Nothing Makes Me Feel More Like An Apeman Than Intelligent Handdryers In Public Bathrooms
Me No Understand, Why You No Work?
I Think I'm So Sophisticated & So Civilized
Ever have this experience? You're at a classy restaurant, you excuse yourself from your gorgeous date. "Pardon me sugar, I gotta run to the restroom, be right back!".
You swagger when you walk because you got some dough in your wallet and a hotty back at the table. You are on cloud 9 my friend. You may have just finished talking about the different nuances between Pinot Noir and Pinot Gris and oh yes, I love a Gris when I'm eating roast beef but never with white fish, blah blah blah. My you're an intelligent dog aren't you! My you just might be the most interesting thing to ever strut his stuff to the restroom. You pat your back just before you enter the men's room.
So you finish using the urinal, peeing ever so cleverly on the strawberry urinal cake that smells like a teenage gutter punk who's been smoking cheap cigars and hanging out at adult toy stores. You be sure to wash your hands, not like that other guy who just left the urinal and made a bee line out the door, apparently he's in a hurry to spread hepatitis to his dinner guests! But not you, no sirree! You are civilized! You are the pinnacle of human culture and education!
Now that your hands are washed you reach over to push down the hand dryer and get a paper towel to dry your hands. But wait? Where's the lever? Oh this must be one of those new Modern hand dryers with the motion sensor that recognizes you are ready to dry your hands. You shake your hands a little in front of the dryer to trip the sensor. Nothing.
I want to sail away to a distant shore, and be like and apeman! (Ray Davies & The Kinks)
You announce loudly, "Hello hand dryer! I am ready to dry my hands NOW!" Just in case it measures sound. You wait. Nothing. You discreetly look in the mirror and over your shoulder to make sure no one is watching you. You are a Modern man of integrity and good breeding, of course you will be able to maneuver this simplest of technological feats. You shake your hands in front of the sensor again. Still nothing.
Now you're getting a little upset. You're melting down a little. You start to wag your hands vigorously, even putting your hips into it a little. "Come ON!!!" you announce to the robot hand dryer, "LET'S GO, COME ON YOU MOTHER OF PEARL". Still nothing, the hand dryer stares you back in the face, menacingly.

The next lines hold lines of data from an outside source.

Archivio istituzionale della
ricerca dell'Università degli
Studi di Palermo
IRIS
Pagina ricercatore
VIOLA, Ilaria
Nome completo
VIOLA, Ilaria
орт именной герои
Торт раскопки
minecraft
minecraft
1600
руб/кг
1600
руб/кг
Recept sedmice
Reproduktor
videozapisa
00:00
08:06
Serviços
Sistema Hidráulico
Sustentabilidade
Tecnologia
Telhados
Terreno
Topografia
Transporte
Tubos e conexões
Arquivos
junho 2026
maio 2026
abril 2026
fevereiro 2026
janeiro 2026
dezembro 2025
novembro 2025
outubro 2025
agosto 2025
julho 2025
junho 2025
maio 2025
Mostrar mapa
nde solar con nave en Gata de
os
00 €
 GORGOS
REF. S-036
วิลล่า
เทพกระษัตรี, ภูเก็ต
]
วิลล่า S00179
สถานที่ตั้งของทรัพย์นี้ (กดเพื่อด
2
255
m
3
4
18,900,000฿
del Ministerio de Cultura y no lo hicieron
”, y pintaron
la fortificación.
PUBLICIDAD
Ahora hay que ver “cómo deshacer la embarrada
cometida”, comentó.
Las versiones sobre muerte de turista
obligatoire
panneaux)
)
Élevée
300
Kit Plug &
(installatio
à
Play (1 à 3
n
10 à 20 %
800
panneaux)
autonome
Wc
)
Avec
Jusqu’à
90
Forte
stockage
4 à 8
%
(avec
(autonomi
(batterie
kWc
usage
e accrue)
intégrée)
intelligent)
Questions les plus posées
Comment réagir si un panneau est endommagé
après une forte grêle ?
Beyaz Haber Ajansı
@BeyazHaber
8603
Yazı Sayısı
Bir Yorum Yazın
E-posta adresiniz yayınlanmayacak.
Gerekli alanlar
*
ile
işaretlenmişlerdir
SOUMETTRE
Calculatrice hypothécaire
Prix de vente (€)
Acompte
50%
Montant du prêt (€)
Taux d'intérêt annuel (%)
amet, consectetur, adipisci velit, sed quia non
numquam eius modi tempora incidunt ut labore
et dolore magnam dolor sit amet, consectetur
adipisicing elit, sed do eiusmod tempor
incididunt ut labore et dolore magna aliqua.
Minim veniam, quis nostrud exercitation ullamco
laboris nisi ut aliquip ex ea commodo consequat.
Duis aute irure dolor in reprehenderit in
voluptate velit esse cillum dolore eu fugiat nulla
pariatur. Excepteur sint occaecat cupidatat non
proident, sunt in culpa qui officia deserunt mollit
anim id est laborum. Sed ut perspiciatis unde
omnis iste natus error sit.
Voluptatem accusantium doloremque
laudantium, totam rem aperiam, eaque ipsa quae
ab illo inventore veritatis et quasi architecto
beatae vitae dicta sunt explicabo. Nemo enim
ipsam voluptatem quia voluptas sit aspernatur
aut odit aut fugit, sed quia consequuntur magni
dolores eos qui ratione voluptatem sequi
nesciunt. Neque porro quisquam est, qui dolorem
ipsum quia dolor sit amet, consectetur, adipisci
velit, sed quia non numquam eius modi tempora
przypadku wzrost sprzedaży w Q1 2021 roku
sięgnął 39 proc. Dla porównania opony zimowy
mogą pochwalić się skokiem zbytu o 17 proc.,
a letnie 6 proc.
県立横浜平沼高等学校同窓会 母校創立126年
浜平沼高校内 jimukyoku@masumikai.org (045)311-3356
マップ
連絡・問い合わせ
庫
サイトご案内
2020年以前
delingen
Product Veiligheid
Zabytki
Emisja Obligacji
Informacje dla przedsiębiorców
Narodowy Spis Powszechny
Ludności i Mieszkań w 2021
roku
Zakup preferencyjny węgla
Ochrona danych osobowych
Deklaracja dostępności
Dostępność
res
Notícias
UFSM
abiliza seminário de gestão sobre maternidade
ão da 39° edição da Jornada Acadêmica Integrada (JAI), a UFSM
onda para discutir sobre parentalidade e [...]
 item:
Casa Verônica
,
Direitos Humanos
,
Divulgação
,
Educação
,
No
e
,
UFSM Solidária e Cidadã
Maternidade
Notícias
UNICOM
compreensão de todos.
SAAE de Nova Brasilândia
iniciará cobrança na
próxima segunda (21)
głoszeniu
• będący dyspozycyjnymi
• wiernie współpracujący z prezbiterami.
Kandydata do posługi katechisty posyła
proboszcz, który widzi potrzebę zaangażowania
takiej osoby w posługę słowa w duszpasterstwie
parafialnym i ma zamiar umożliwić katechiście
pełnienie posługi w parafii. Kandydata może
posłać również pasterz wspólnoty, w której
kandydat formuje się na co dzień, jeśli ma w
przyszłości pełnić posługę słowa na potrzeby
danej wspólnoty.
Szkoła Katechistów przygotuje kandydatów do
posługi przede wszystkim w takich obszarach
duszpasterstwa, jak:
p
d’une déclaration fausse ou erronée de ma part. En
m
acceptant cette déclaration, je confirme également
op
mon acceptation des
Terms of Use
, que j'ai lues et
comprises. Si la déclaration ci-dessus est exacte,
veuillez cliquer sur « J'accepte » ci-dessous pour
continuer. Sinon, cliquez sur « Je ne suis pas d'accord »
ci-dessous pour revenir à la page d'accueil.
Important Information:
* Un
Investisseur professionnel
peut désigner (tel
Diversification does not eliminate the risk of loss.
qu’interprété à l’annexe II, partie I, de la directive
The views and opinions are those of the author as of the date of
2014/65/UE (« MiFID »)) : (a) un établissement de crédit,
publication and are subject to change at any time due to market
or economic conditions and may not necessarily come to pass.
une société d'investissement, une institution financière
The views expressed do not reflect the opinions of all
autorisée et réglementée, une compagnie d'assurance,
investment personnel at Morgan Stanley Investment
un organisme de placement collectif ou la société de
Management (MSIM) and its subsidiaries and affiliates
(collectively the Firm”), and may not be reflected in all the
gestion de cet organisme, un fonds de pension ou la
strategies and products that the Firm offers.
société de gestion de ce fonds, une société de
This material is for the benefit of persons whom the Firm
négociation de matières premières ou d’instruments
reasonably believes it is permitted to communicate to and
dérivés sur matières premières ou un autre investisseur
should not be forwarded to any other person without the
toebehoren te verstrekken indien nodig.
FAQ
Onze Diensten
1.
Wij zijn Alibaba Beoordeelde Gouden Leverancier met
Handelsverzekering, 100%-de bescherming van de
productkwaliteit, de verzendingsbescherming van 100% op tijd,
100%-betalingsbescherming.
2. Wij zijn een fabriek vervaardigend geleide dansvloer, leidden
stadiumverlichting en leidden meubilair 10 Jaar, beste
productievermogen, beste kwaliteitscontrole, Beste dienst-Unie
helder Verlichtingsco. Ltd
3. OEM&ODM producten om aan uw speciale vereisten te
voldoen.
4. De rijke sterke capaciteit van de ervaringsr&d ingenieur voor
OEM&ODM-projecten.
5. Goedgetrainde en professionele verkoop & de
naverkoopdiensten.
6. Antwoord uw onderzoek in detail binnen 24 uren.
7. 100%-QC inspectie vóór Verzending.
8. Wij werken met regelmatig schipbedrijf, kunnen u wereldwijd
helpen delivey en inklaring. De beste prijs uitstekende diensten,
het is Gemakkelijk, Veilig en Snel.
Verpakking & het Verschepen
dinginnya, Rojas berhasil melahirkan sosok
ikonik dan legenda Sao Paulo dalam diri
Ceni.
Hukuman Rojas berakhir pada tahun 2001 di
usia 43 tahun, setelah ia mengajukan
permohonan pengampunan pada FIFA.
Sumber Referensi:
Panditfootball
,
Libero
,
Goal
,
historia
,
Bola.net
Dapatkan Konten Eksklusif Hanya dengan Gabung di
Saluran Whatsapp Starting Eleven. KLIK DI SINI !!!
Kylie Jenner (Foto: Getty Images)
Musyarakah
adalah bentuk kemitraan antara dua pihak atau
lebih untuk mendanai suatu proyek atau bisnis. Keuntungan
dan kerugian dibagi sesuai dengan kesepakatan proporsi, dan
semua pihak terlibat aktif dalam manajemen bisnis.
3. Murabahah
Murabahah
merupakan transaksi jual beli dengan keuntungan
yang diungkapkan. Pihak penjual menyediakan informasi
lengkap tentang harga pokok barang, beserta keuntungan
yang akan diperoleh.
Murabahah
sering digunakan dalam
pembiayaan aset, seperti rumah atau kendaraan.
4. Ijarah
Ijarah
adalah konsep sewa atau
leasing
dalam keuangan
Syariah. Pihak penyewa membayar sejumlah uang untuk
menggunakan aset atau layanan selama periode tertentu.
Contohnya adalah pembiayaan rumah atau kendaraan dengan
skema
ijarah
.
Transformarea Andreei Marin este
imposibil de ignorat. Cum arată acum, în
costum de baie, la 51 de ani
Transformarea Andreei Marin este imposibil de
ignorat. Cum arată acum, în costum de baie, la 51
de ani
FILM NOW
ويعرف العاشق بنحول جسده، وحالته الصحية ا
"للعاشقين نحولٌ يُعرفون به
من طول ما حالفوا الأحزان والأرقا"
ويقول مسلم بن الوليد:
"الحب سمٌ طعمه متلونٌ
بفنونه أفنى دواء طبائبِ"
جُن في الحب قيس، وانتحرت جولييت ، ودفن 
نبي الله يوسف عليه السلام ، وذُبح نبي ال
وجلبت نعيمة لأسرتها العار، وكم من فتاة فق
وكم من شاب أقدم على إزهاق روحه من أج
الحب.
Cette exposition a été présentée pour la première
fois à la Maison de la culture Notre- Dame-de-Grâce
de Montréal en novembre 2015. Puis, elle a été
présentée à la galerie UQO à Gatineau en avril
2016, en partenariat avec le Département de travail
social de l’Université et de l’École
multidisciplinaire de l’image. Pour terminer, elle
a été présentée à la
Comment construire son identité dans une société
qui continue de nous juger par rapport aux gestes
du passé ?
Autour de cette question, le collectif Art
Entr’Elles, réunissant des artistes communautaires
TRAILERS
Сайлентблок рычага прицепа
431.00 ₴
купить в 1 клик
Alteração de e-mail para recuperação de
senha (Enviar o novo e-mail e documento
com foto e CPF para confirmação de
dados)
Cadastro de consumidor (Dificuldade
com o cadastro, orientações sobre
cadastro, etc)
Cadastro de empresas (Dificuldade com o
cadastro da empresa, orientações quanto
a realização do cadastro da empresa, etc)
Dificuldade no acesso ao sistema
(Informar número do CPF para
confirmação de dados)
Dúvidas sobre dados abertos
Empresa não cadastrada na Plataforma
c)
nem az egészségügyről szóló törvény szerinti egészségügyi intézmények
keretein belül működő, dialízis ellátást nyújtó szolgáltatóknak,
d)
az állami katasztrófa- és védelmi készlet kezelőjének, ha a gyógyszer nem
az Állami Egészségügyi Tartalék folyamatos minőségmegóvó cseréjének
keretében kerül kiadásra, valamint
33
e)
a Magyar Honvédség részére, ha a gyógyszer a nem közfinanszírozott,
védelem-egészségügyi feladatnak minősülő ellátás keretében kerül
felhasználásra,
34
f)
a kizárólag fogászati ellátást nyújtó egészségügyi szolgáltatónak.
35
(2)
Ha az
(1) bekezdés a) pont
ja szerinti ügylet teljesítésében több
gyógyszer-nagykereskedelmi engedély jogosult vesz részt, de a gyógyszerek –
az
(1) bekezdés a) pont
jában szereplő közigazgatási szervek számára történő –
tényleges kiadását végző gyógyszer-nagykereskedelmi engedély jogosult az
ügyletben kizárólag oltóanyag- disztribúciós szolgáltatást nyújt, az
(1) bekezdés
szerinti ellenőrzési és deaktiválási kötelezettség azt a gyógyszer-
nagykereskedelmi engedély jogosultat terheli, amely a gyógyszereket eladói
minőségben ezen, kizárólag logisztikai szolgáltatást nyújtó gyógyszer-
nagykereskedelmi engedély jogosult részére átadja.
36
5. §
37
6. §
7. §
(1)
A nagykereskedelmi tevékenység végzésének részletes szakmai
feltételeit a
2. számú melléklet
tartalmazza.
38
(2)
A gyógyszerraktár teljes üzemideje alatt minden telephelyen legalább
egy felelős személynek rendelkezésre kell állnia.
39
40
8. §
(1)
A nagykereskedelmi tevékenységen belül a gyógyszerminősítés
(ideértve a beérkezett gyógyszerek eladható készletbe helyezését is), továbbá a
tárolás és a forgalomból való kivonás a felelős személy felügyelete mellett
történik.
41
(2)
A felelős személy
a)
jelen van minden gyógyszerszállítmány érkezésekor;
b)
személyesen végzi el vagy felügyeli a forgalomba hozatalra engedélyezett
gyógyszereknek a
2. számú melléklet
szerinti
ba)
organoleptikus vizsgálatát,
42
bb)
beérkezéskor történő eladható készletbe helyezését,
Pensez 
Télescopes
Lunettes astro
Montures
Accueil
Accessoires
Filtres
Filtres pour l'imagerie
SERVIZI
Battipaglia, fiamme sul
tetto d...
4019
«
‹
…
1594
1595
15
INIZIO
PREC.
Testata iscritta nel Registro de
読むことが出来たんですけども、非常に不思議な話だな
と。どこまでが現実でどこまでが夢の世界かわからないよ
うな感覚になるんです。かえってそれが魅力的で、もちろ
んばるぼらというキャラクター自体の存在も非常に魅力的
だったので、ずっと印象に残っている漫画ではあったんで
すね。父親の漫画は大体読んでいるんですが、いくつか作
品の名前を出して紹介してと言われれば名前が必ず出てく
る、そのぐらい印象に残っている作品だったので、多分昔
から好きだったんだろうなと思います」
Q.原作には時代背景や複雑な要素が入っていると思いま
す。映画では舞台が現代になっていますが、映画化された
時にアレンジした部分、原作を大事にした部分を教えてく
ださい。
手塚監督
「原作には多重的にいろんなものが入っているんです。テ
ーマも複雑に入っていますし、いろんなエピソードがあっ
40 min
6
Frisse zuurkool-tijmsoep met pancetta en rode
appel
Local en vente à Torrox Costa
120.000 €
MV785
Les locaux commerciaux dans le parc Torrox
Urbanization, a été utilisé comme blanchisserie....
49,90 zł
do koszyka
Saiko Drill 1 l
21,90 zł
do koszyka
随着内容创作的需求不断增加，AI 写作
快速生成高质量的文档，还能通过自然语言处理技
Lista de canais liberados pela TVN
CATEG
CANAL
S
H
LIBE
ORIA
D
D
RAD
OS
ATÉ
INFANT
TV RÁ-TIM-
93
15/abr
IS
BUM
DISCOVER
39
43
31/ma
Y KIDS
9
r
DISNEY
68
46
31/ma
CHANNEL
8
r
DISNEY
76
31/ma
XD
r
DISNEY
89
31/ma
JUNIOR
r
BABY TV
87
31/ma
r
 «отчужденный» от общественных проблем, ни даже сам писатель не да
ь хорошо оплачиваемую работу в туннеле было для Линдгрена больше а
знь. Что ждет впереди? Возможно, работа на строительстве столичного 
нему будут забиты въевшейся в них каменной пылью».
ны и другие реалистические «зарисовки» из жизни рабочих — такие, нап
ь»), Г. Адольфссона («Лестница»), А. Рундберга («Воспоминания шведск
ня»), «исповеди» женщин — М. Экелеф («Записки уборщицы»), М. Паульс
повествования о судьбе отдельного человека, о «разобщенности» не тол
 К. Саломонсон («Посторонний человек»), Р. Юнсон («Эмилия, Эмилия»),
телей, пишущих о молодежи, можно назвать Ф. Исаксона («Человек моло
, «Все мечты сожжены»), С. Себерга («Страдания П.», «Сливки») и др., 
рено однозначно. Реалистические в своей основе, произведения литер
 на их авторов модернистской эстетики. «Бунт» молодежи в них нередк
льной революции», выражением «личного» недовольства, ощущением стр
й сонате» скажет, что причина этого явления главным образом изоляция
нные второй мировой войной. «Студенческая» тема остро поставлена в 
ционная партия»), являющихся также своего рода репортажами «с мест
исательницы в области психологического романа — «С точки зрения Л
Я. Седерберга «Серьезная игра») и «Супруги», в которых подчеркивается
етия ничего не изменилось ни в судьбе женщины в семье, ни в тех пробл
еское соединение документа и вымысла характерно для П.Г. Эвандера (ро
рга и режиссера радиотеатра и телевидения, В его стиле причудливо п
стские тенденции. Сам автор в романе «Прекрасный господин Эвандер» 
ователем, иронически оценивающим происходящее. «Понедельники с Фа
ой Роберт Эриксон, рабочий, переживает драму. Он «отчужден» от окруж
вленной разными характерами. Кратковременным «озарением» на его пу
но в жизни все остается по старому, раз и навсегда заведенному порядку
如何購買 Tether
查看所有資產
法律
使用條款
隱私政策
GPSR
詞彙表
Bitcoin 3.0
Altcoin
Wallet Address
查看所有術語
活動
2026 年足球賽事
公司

Just then a little boy walks into the bathroom. He pees in the urinal and without even washing his hands, he swaggers over to the hand dryer, smacks a button on the side, and the blow drying hand dryer kicks in with a "wirrrrrr", drying off the remainder of the urine from the little boys hands.
You head back to your table and your date asks, "What took you so long babe?"
"Nothing." You reply. "Waiter, I'll take a shot of Jameson please." You toss the Irish Whiskey back and say to your date, "You know it's true what Ray Davies and the Kinks say..."
"What's that?" Your delicious dish of a date asks.
"In man's evolution he has created the city and the motor traffic rumble, but give me half the chance and I be taking off my clothes and living in the jungle!"
"What? You're going to live in the jungle?" She replies.
"Never mind." You wave your arm like an orangutan, "Waiter! Bring me another!"